The last few hours of the Stardust mission will be filled with significant milestones. On Jan. 14 at 11:23 pm EST mission controllers will command the spacecraft to begin the computer-controlled sequence that will release the sample return capsule. On Jan. 15 at 12:56 am EST the Stardust spacecraft will complete the sequence by severing the umbilical cables between spacecraft and capsule. One minute later, springs aboard the spacecraft will literally push the capsule away. Fifteen minutes after release - while the sample return capsule continues its trajectory towards the Utah Test and Training Range, the Stardust spacecraft will perform a maneuver to place it in orbit around the Sun.
At 4:57 am EST, four hours after being released by the Stardust spacecraft, the capsule will enter Earth's atmosphere at an altitude of 125 kilometers (410,000 feet) over Northern Calif.
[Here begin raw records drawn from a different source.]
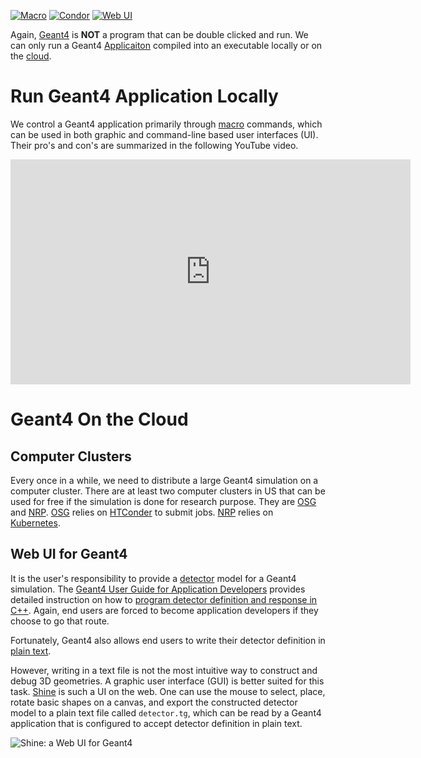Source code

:[![Macro](https://img.shields.io/badge/Macro-Cmds-red?style=flat)](macro)
[![Condor](https://img.shields.io/badge/HT-Condor-orange?style=flat)](condor)
[![Web UI](https://img.shields.io/badge/Web-UI-blue?style=flat)](#web-ui-for-geant4)

Again, [Geant4] is **NOT** a program that can be double clicked and run. We can only run a Geant4 [Applicaiton](../examples) compiled into an executable locally or on the [cloud].

# Run Geant4 Application Locally

We control a Geant4 application primarily through [macro](macro) commands, which can be used in both graphic and command-line based user interfaces (UI). Their pro's and con's are summarized in the following YouTube video.

<iframe width="640" height="360" src="https://www.youtube.com/embed/3wJrE22P5Hk?si=6HhmxOg4D5JVxDQU" title="YouTube video player" frameborder="0" allow="accelerometer; autoplay; clipboard-write; encrypted-media; gyroscope; picture-in-picture; web-share" referrerpolicy="strict-origin-when-cross-origin" allowfullscreen></iframe>

# Geant4 On the Cloud

## Computer Clusters

Every once in a while, we need to distribute a large Geant4 simulation on a computer cluster. There are at least two computer clusters in US that can be used for free if the simulation is done for research purpose. They are [OSG] and [NRP]. [OSG] relies on [HTConder](condor) to submit jobs. [NRP] relies on [Kubernetes].

## Web UI for Geant4

It is the user's responsibility to provide a [detector](../detector) model for a Geant4 simulation. The [Geant4 User Guide for Application Developers][guide] provides detailed instruction on how to [program detector definition and response in C++]. Again, end users are forced to become application developers if they choose to go that route.

Fortunately, Geant4 also allows end users to write their detector definition in [plain text](../detector).

However, writing in a text file is not the most intuitive way to construct and debug 3D geometries. A graphic user interface (GUI) is better suited for this task. [Shine][] is such a UI on the web. One can use the mouse to select, place, rotate basic shapes on a canvas, and export the constructed detector model to a plain text file called `detector.tg`, which can be read by a Geant4 application that is configured to accept detector definition in plain text.

![Shine: a Web UI for Geant4](https://lh3.googleusercontent.com/d/1IYnxORUysfgw7ymhGuH_jlVCUpe2lsd-)

[Geant4]: ..
[cloud]: #geant4-on-the-cloud
[guide]: https://geant4-userdoc.web.cern.ch/UsersGuides/ForApplicationDeveloper/html/index.html
[OSG]: https://osg-htc.org
[NRP]: https://nrp.ai
[Kubernetes]: https://kubernetes.io
[program detector definition and response in C++]: https://geant4-userdoc.web.cern.ch/UsersGuides/ForApplicationDeveloper/html/Detector/detector.html
[Shine]: https://physino.xyz/shine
At this point it will be 20 kilometers (12.43 miles) east of the coast and 22 kilometers (13.67 miles) south of the Oregon-California border. The velocity of the sample return capsule as it enters Earth's atmosphere at 46,440 kilometers per hour (28,860 miles per hour) will be the greatest of any human-made object on record. This will surpass the record set in May 1969 during the return of the Apollo 10 command module.
The capsule will release a drogue parachute at an altitude of approximately 32 kilometers (105,000 feet). Once the capsule has descended to an altitude of about 3 kilometers (10,000 feet) at 5:05 a.m. EST, the main parachute will deploy. The capsule is scheduled to land on the salt flats of the Utah Test and Training Range at 5:12 a.m. EST.
If weather conditions allow, the recovery team will be flown by helicopter to recover the capsule and fly it to the U.S. Army Dugway Proving Ground, Utah, for initial processing. If weather does not allow helicopters to fly, special off-road vehicles will be used to transport the recovery team to retrieve the capsule and return it to Dugway. The collector grid with cometary and interstellar samples will be moved to a special laboratory at NASA's Johnson Space Center, Houston, where they will be preserved and studied by scientists.